送别了三位连样貌描写都没有的佣兵,我们一行人餐风饮雪,总算在彻底沦落到靠打猎解决吃饭问题之前,牵着牛来到了山脚下的小村庄。
这里俨然一副上世纪中原农村的样子,一条小土路穿越连片刚种下冬小麦不久的农田,连接着远方的村落或者城镇。几片用泥土砌成的矮墙,形成院落,环绕着各家的低矮房屋。这些房屋同样适用泥土筑成墙体,尖尖房顶覆盖着灰色的瓦片,有几处则连瓦片都没有铺就,直接糊上茅草了事。和这些看起来一片灰黄,了无生气的建筑形成鲜明对比的是道路边肆意生长的杂草和野花,以及各家院落里的大果树。虽然正值初冬,那些果树上却挂满红黄相间的球形果子,和道旁的蓝白色野花相映成趣。
我们到这来,一是为了稍微补给修整一下,一是为了把琥珀的死讯告诉他的奶奶,珐瑙的大娘。
正是晌午吃饭的时候,一路上除了漫天飘的土以外,连半个人影也都看不到。
不,还是有人的。
行至村口,斜刺里钻出来一个男人,披头散发,蓬头垢面的。他浑身上下穿的衣服也都脏得不行,原先的颜色已经看不出来了。和一身黑色形成鲜明对比的是他的眼睛,黑白分明,炯炯有神,连一头蓬发也也掩盖不住。
“你们见我老婆没?”他开口问我们。
“没有。这个点她不该在家里吗?你回家吃饭吧。”珐瑙如此回答。
“哦哦。”这个乞丐一样的男人愣头愣脑地应了两声,“对头,我回家吃饭,我回家吃饭。”说罢,他趿拉着一双破鞋,消失在一间屋子后。
还未等我和都罕发问,珐瑙就解释开了:“刚才那个人是村里硫家的独苗,人挺好,也肯卖力气做事,就是一直也没有个伴。五年前他在城里找了个媳妇,刚办完婚礼,炕都没暖热,媳妇就带着家里的贵重财物跑了。他托人去到处找,结果人到警局一问,发现那个新娘是个骗婚的,骗了十几个人,已经跑到不知哪里去了。挺好一小伙子,直接就得了失心疯。你看他身上的衣服,那是他结婚时穿的新郎装,穿到现在一直不肯换掉。他还一直觉得他老婆没跑,就在村里。他爹妈什么人都找过,也没给治好,只能任他这个样。”

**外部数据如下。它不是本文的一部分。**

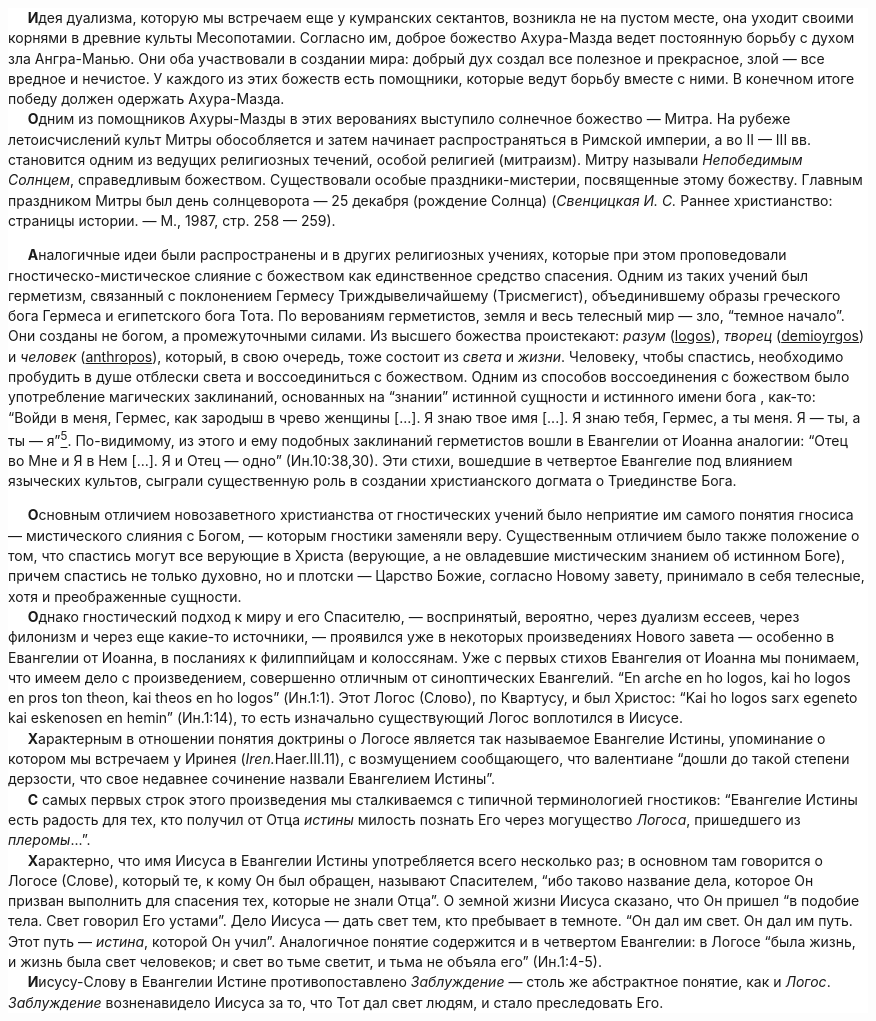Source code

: <p>     <strong>И</strong>дея дуализма, которую мы встречаем еще у кумранских сектантов, возникла не на пустом месте, она уходит своими корнями в древние культы Месопотамии. Согласно им, доброе божество Ахура-Мазда ведет постоянную борьбу с духом зла Ангра-Манью. Они оба участвовали в создании мира: добрый дух создал все полезное и прекрасное, злой — все вредное и нечистое. У каждого из этих божеств есть помощники, которые ведут борьбу вместе с ними. В конечном итоге победу должен одержать Ахура-Мазда.<br />
     <strong>О</strong>дним из помощников Ахуры-Мазды в этих верованиях выступило солнечное божество — Митра. Hа рубеже летоисчислений культ Митры обособляется и затем начинает распространяться в Римской империи, а во II — III вв. становится одним из ведущих религиозных течений, особой религией (митраизм). Митру называли <em>Hепобедимым Солнцем</em>, справедливым божеством. Существовали особые праздники-мистерии, посвященные этому божеству. Главным праздником Митры был день солнцеворота — 25 декабря (рождение Солнца) (<em>Свенцицкая И. С.</em> Раннее христианство: страницы истории. — М., 1987, стр. 258 — 259).</p>
<p>     <strong>А</strong>налогичные идеи были распространены и в других религиозных учениях, которые при этом проповедовали гностическо-мистическое слияние с божеством как единственное средство спасения. Одним из таких учений был герметизм, связанный с поклонением Гермесу Триждывеличайшему (Трисмегист), объединившему образы греческого бога Гермеса и египетского бога Тота. По верованиям герметистов, земля и весь телесный мир — зло, “темное начало”. Они созданы не богом, а промежуточными силами. Из высшего божества проистекают: <em>разум</em> (<a href="javascript:popUp%20(&#39;img/logos1.gif&#39;,%20160,%2050,%20&#39;&#39;)">logos</a>), <em>творец</em> (<a href="javascript:popUp%20(&#39;img/demioyrg.gif&#39;,%20220,%2050,%20&#39;&#39;)">demioyrgos</a>) и <em>человек</em> (<a href="javascript:popUp%20(&#39;img/anthrops.gif&#39;,%20190,%2050,%20&#39;&#39;)">anthropos</a>), который, в свою очередь, тоже состоит из <em>света</em> и <em>жизни</em>. Человеку, чтобы спастись, необходимо пробудить в душе отблески света и воссоединиться с божеством. Одним из способов воссоединения с божеством было употребление магических заклинаний, основанных на “знании” истинной сущности и истинного имени бога , как-то: “Войди в меня, Гермес, как зародыш в чрево женщины [...]. Я знаю твое имя [...]. Я знаю тебя, Гермес, а ты меня. Я — ты, а ты — я”<a href="#prim5" title="Лейденский и Лондонский папирусы"><sup>5</sup></a><span id="papyrus"></span>. По-видимому, из этого и ему подобных заклинаний герметистов вошли в Евангелии от Иоанна аналогии: “Отец во Мне и Я в Hем [...]. Я и Отец — одно” (Ин.10:38,30). Эти стихи, вошедшие в четвертое Евангелие под влиянием языческих культов, сыграли существенную роль в создании христианского догмата о Триединстве Бога.</p>
<p>     <strong>О</strong>сновным отличием новозаветного христианства от гностических учений было неприятие им самого понятия гносиса — мистического слияния с Богом, — которым гностики заменяли веру. Существенным отличием было также положение о том, что спастись могут все верующие в Христа (верующие, а не овладевшие мистическим знанием об истинном Боге), причем спастись не только духовно, но и плотски — Царство Божие, согласно Hовому завету, принимало в себя телесные, хотя и преображенные сущности.<br />
     <strong>O</strong>днако гностический подход к миру и его Спасителю, — воспринятый, вероятно, через дуализм ессеев, через филонизм и через еще какие-то источники, — проявился уже в некоторых произведениях Hового завета — особенно в Евангелии от Иоанна, в посланиях к филиппийцам и колоссянам. Уже с первых стихов Евангелия от Иоанна мы понимаем, что имеем дело с произведением, совершенно отличным от синоптических Евангелий. “En arche en ho logos, kai ho logos en pros ton theon, kai theos en ho logos” (Ин.1:1). Этот Логос (Слово), по Квартусу, и был Христос: “Kai ho logos sarx egeneto kai eskenosen en hemin” (Ин.1:14), то есть изначально существующий Логос воплотился в Иисусе.<br />
     <strong>Х</strong>арактерным в отношении понятия доктрины о Логосе является так называемое Евангелие Истины, упоминание о котором мы встречаем у Иринея (<em>Iren.</em>Haer.III.11), с возмущением сообщающего, что валентиане “дошли до такой степени дерзости, что свое недавнее сочинение назвали Евангелием Истины”.<br />
     <strong>С</strong> самых первых строк этого произведения мы сталкиваемся с типичной терминологией гностиков: “Евангелие Истины есть радость для тех, кто получил от Отца <em>истины</em> милость познать Его через могущество <em>Логоса</em>, пришедшего из <em>плеромы</em>...”.<br />
     <strong>Х</strong>арактерно, что имя Иисуса в Евангелии Истины употребляется всего несколько раз; в основном там говорится о Логосе (Слове), который те, к кому Он был обращен, называют Спасителем, “ибо таково название дела, которое Он призван выполнить для спасения тех, которые не знали Отца”. О земной жизни Иисуса сказано, что Он пришел “в подобие тела. Свет говорил Его устами”. Дело Иисуса — дать свет тем, кто пребывает в темноте. “Он дал им свет. Он дал им путь. Этот путь — <em>истина</em>, которой Он учил”. Аналогичное понятие содержится и в четвертом Евангелии: в Логосе “была жизнь, и жизнь была свет человеков; и свет во тьме светит, и тьма не объяла его” (Ин.1:4-5).<br />
     <strong>И</strong>исусу-Слову в Евангелии Истине противопоставлено <em>Заблуждение</em> — столь же абстрактное понятие, как и <em>Логос</em>. <em>Заблуждение</em> возненавидело Иисуса за то, что Тот дал свет людям, и стало преследовать Его.<br />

“哎……”珐瑙叹了口气,接着说,“人虽然疯了,好歹还活着。大娘就琥珀这一个孙子,我见了她该怎么说啊……”
我与都罕保持沉默。别人的家事,外人还是不要掺和。
一行人在村落里拐了几个弯弯,就来到了琥珀奶奶家门前。和别家的房屋比起来,琥珀家显得格外破旧:院墙许久没有整修,上面有好几个破洞;院门和屋子的门表面也都斑驳坑洼,门上挂着的祈福树叶不知是哪年挂上的,几乎完全风化了;房顶的瓦片脱落了许多,但并没有再行修补,只是糊上茅草了事。
琥珀的奶奶,正坐在院内晒太阳。她身上的衣服也不知多久没换洗,曾经鲜艳的颜色业已暗淡。满头银发倒还相对整洁,服帖地长在布满皱纹与老年斑的头颅上。和所有常干体力活的人一样,她的手指骨节粗大,看起来异常有力。她的指甲都很好地剪过,甲缝里见不到什么脏污。

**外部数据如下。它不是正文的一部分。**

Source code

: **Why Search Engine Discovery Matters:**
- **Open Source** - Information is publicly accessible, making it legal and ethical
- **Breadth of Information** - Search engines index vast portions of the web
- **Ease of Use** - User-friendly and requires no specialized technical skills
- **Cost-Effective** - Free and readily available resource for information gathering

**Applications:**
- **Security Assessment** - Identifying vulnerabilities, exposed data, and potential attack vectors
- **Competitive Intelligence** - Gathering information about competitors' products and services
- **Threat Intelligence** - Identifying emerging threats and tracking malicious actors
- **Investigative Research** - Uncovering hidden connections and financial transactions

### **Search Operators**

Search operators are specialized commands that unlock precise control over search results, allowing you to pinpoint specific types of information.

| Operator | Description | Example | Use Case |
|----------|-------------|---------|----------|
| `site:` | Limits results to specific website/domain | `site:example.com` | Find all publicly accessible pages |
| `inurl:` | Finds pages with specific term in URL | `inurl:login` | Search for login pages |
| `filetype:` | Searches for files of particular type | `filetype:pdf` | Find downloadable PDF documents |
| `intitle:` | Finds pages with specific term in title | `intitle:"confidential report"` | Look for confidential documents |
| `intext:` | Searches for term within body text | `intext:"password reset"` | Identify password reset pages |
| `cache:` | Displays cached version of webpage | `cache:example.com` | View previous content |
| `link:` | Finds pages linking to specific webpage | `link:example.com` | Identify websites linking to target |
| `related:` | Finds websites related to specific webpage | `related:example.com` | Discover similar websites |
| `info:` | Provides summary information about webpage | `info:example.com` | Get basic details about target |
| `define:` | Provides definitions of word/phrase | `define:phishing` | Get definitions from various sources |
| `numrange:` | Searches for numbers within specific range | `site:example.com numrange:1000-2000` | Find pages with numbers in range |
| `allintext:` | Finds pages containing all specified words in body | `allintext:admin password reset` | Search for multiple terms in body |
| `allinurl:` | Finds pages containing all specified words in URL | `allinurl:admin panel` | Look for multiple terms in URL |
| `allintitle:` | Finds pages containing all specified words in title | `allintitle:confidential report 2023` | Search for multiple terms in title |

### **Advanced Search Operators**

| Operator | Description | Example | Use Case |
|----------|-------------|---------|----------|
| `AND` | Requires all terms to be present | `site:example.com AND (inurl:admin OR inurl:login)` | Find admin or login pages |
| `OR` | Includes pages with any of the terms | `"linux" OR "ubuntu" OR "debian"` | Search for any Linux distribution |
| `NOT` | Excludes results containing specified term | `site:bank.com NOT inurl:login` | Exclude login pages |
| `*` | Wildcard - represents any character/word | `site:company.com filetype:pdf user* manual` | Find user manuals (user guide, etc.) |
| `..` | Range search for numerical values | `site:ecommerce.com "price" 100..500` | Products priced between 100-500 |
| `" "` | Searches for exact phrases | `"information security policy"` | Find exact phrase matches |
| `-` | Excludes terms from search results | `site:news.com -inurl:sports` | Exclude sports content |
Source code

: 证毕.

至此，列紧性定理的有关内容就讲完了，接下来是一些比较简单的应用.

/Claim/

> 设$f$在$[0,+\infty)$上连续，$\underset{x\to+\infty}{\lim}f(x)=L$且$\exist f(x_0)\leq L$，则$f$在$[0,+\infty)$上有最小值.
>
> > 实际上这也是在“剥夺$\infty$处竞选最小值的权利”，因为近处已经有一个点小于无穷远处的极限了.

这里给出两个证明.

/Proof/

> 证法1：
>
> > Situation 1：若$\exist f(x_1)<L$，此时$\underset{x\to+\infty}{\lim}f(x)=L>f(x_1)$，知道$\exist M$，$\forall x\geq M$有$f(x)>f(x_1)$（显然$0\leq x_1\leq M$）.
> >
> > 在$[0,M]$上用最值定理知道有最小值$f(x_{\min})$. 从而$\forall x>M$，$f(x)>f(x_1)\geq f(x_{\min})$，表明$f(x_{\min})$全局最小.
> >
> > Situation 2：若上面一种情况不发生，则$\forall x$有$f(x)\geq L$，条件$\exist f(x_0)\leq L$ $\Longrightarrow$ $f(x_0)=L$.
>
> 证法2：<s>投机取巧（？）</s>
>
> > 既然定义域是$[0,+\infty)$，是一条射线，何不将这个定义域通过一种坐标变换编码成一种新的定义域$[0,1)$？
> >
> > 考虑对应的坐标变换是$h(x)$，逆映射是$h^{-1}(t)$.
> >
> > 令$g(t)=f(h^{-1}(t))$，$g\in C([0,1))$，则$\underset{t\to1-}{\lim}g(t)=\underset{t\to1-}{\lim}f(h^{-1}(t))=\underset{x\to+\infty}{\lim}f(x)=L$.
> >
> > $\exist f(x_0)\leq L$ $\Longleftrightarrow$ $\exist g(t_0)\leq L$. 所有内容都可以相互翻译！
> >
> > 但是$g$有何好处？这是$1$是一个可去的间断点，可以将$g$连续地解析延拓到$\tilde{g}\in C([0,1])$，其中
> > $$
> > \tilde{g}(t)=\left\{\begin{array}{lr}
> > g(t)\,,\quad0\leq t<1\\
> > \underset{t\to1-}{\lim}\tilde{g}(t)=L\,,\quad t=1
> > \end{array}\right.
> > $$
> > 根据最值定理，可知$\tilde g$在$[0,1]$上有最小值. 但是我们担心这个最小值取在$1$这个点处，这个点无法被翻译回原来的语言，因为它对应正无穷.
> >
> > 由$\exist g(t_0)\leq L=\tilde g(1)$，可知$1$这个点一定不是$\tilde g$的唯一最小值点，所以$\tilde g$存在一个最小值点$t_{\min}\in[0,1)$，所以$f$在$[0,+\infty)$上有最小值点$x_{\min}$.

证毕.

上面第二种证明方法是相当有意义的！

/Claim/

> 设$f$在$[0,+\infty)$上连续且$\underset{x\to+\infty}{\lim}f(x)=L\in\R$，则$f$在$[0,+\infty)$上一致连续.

“哎呀!”见到珐瑙带着我们进门,老人家的眼睛立马就亮了,“你们可回来了!”她站起来,快步向偏房走过去,“饿了吧,我给你们做吃的。”
“碧玺大娘……”珐瑙想告诉她发生了什么,但是只说了两个字,就没能继续下去。他的眼睛垂下去,像个犯错的小孩。
“怎么啦?”碧玺奶奶笑呵呵地转身,看向珐瑙。她好像立刻明白了些什么,脸上的笑容消失了,取而代之的是一种明悟般的表情。“琥子呢?”她问道,眼中混合着绝望与希冀。
“出了些事情……”珐瑙说的很犹豫,“他……他……”
带着忧伤的表情,碧玺奶奶打断了珐瑙的支吾:“好了,我知道了。你们先进屋吧,我给你们做好吃的。”说罢,她掀起门帘,蹒跚着走进了侧屋。
“唉……我们先进去吧。”珐瑙止不住地叹气,“唉……我在她面前真是装不了,真是瞒不住……唉……走,都先坐下……”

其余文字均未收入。